When two ages confront each other, a further dimension may be added to the poem. A number of traditional features still exist in poetry, fully deliberate, but they enter a new complexity, where the pulse is different and where, for example, the measure is taken of the peculiarly musical quality of the Danish language. To work one’s way into this field of tension is a challenge, a charged and condensed place to be.

Someone has set a level that cannot be ignored. The classical starting point – for me Hölderlin, Mallarmé, Rilke, Celan, Char and Sachs – determines actual new creation. It is in interaction and contrast that my lyrical profile comes into being. At any rate,t I cannot possibly avoid writing under the influence of what has already been written. I write my individuality in an attempt to synthesize past and present. I ‘cut my sleep shadow in the darkness. Drag my wings through the mire.’

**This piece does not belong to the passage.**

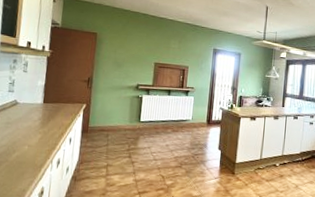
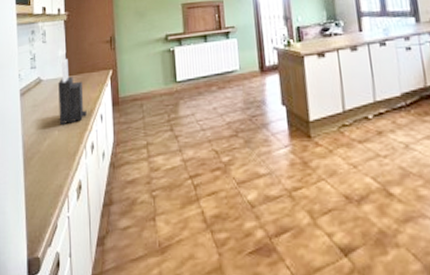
knife block: none [30,89,58,142] -> present [58,59,87,126]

If people now talk so paradoxically about reinventing tradition, it is because the classics have lived a suppressed existence. It has long been the vogue to take a critical attitude, which in practice has meant that many have been so preoccupied with breaking tradition that they have not had much to do with it. Others have as a matter of course taken the classics into their intellectual orbit, quite simply because eminent works have been written before our own time. The reinvention expresses itself mainly as a rereading, but in some cases also as a rewriting.

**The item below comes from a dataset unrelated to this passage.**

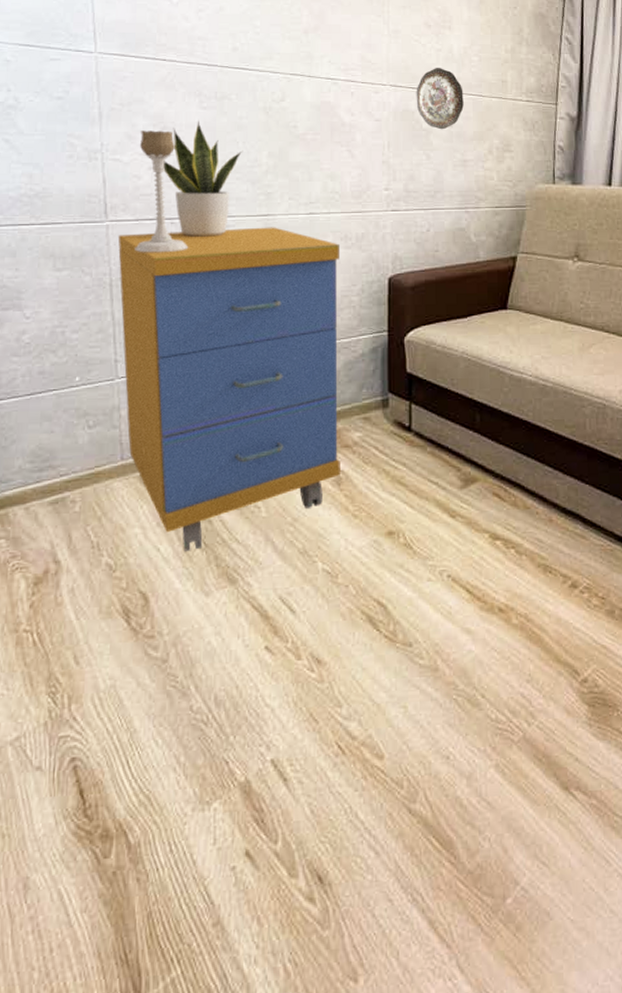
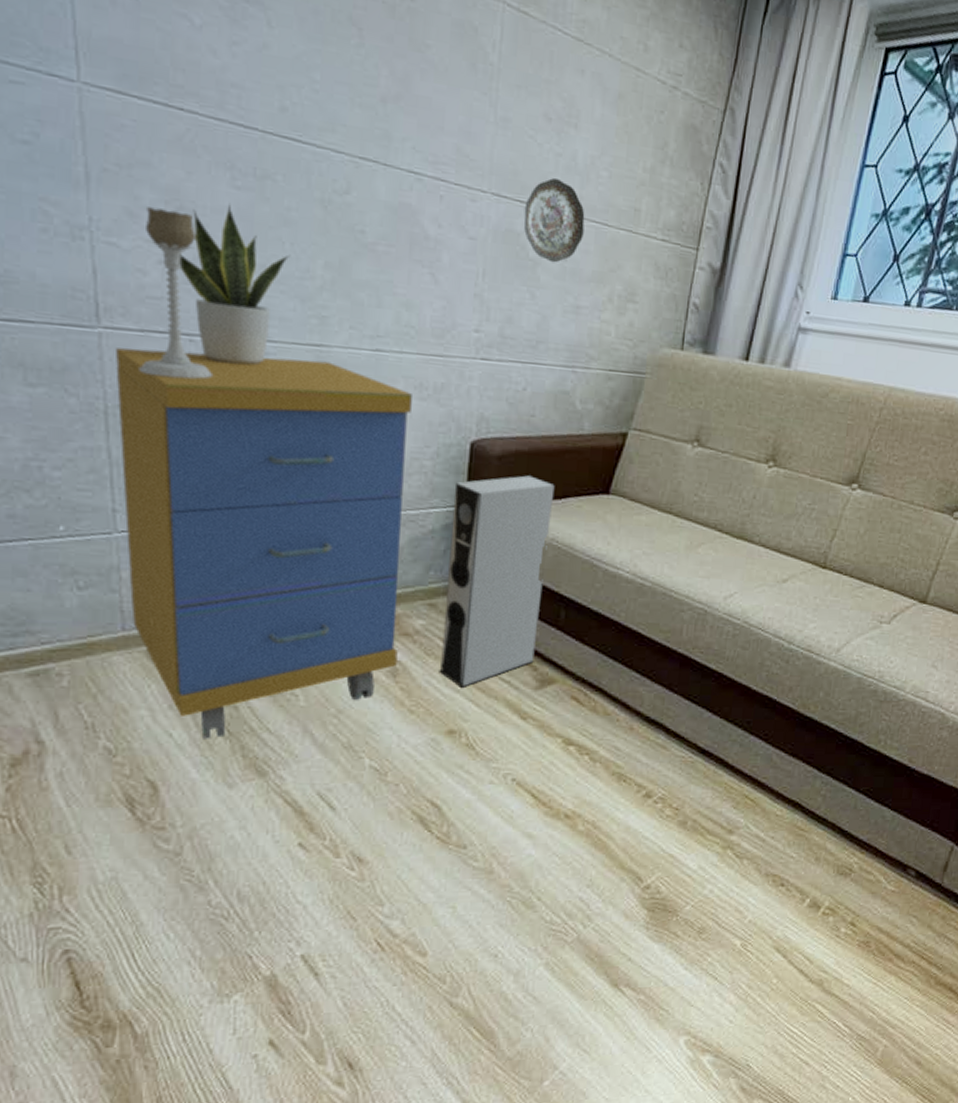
speaker: none [376,300,461,491] -> present [439,475,555,688]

Dialectics in art arises in the field of tension between tradition and experiment. By all means call it modern to criticise the criticism that has set the modern works alone at the centre. The cultural context is that the works exist side by side: the new books and the classics.


I live between the echo of the poems that went before, and the whispering and murmuring that is already being heard from poems that are still to be written.

translated from Danish by David McDuff

Over the Water I Walk (II) - 1
Over the Water I Walk (II) - 2

Note: the posts with the translated text of Chapter I can be accessed here.


Eric Dickens said...

I notice that the names Tafdrup mentions as classical in the middle of the article are somewhat newer (except for Hölderlin) than what we think of in general as such poetry.

One good point here is that you cannot, as an author, help being influenced by what you have read, what has gone before. Reïnvention, rereading, rewriting are all interesting in this context.

David McDuff said...

Re the poets named: I don't see any contradiction - they are all nineteenth and twentieth century classics.

Eric Dickens said...

I was maintaining a distinction between older, classical classics, such as Hölderlin (c.f. Goethe, Schiller, etc.) and the more Modernist classics, such as Rilke and especially Celan.

But maybe I just haven't read enough Hölderlin to see why Tafdrup groups him with the rest.

I find the word-group "classic", "classical", etc., rather problematical as it can refer to various things, despite there being a theoretical distinction between those two words when used as adjectives.

David McDuff said...

I think that if you did read Hölderlin, you would see why Pia groups him with the others. H's poetry was in many ways far in advance of its time, and it presages not only Rilke but also Celan.

The concept of a literary "classic" may not be a very precise one, but it is in common use.